**Document extract:**
►
PdfExtractor

View Source

Hex.pm Documentation

A lightweight Elixir library for extracting text from PDF files using Python's pdfplumber. Supports single and multi-page extraction with optional area filtering.

Features

  • 🔍 Extract text from single or multiple PDF pages
  • 📍 Area-based extraction using bounding boxes
  • 🐍 Leverages Python's powerful pdfplumber library
  • 🚀 Simple and intuitive API
  • ✅ Comprehensive test coverage
  • 📚 Full documentation

Installation

Add pdf_extractor to your list of dependencies in mix.exs:

def deps do
  [
    {:pdf_extractor, "~> 0.1.0"}
  ]
end

Usage

Extract text from specific regions using bounding boxes [x0, y0, x1, y1]:

pages = [0, 1] # zero based index
areas = %{
  0 => [0, 0, 300, 200],    # Top-left area of page 0
  1 => [200, 300, 600, 500] # Bottom-right area of page 1
}
PdfExtractor.PdfPlumber.extract_text("path/to/document.pdf", pages, areas)

Return Format

The function returns a map where keys are page numbers and values are the extracted text:

%{
  0 => "Text from page 0...",
  1 => "Text from page 1...",
  2 => "Text from page 2..."
◄
Entries drawn from a collection
►
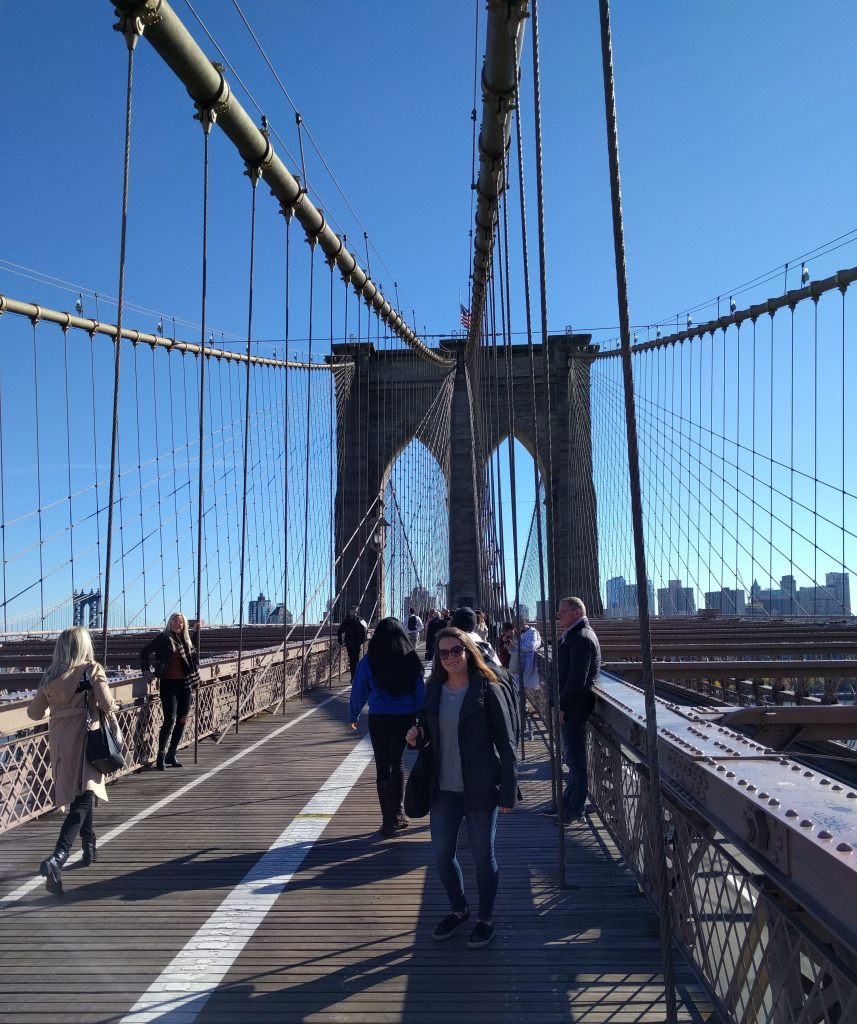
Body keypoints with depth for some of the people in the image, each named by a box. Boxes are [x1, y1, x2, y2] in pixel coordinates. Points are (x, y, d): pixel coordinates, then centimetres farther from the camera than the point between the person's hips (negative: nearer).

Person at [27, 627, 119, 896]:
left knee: (77, 796, 23)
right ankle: (57, 858, -25)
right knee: (81, 803, -7)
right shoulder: (91, 670, -7)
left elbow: (34, 712, 12)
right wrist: (112, 705, 7)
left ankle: (90, 849, 36)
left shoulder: (50, 677, 6)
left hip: (59, 742, 6)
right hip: (84, 738, -6)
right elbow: (107, 705, -15)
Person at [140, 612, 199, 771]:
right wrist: (146, 671, -5)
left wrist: (194, 669, 13)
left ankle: (171, 755, 18)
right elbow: (144, 653, 1)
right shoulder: (163, 638, -3)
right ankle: (161, 756, -2)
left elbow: (195, 655, 27)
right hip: (168, 683, -6)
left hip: (184, 683, 6)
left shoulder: (187, 640, 11)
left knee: (182, 720, 7)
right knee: (170, 719, -13)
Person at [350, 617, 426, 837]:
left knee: (383, 766, 6)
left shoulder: (369, 661, -5)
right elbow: (420, 692, 2)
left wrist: (354, 716, 17)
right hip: (405, 718, 2)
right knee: (397, 762, 20)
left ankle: (389, 821, 8)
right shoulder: (411, 660, -2)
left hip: (379, 718, -2)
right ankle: (397, 813, 22)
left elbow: (359, 691, 3)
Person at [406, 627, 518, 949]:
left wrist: (508, 792, -12)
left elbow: (506, 744, -10)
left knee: (482, 855, 10)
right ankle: (458, 910, 39)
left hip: (480, 789, -5)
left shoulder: (487, 690, -12)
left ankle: (486, 918, 32)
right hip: (443, 789, 5)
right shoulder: (433, 691, 2)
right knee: (442, 854, 13)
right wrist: (416, 736, -10)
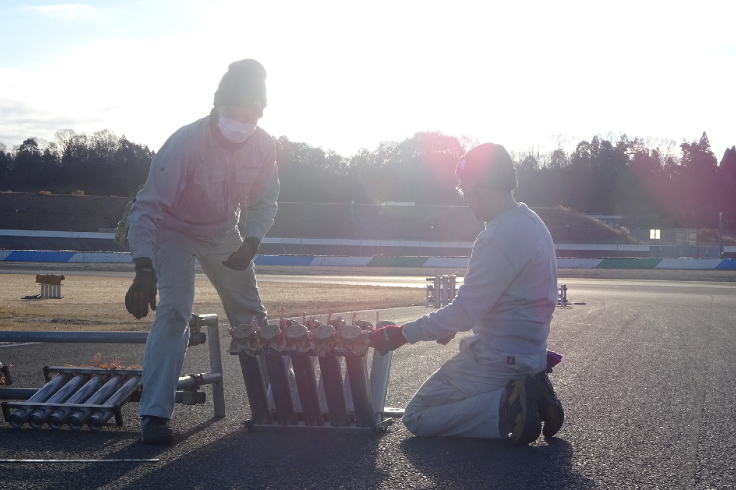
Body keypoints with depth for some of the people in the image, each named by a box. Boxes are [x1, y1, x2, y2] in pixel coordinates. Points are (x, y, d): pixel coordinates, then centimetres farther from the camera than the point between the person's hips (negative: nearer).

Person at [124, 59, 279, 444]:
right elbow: (148, 208, -37)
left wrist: (251, 243, -23)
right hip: (175, 231, -5)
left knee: (251, 315, 8)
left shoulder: (263, 146, -19)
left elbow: (263, 202, -3)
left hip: (225, 233, 5)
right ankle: (155, 414, -18)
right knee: (173, 312, -22)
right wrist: (144, 271, -49)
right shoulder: (185, 144, -35)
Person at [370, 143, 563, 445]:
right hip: (529, 351, 10)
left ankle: (506, 407, -13)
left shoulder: (503, 236, -23)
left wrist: (402, 334, -13)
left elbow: (464, 314, -22)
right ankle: (526, 393, 8)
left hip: (500, 359, -10)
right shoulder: (530, 222, 8)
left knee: (417, 418, -1)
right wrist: (451, 325, 15)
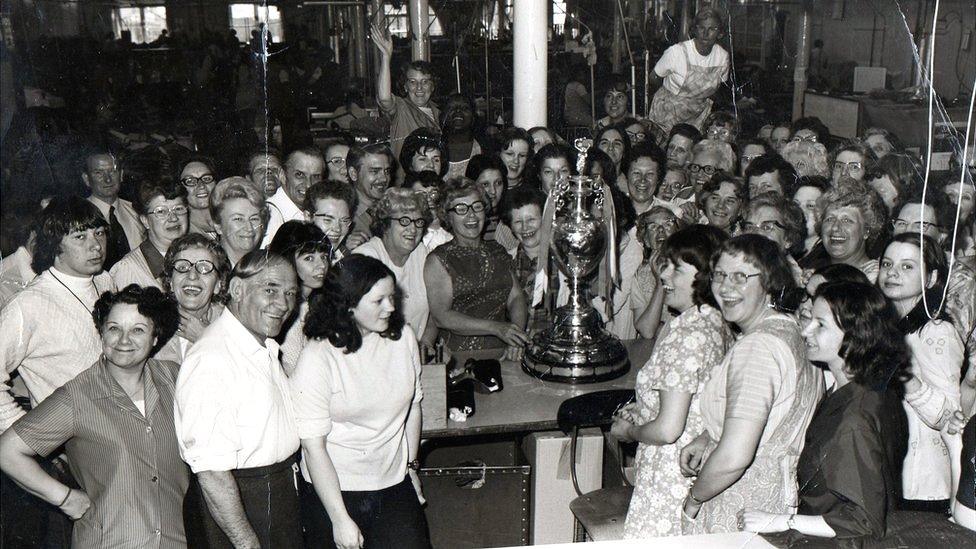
◄
**About this task:**
Rewrite the part of the PdfExtractor page that opens with the words containing "Hex.pm Documentation" and closes with "optional area filtering.", replacing "lightweight" with "compact". The rows have no connection to the text about PdfExtractor.

**Result for this exercise:**
Hex.pm Documentation

A compact Elixir library for extracting text from PDF files using Python's pdfplumber. Supports single and multi-page extraction with optional area filtering.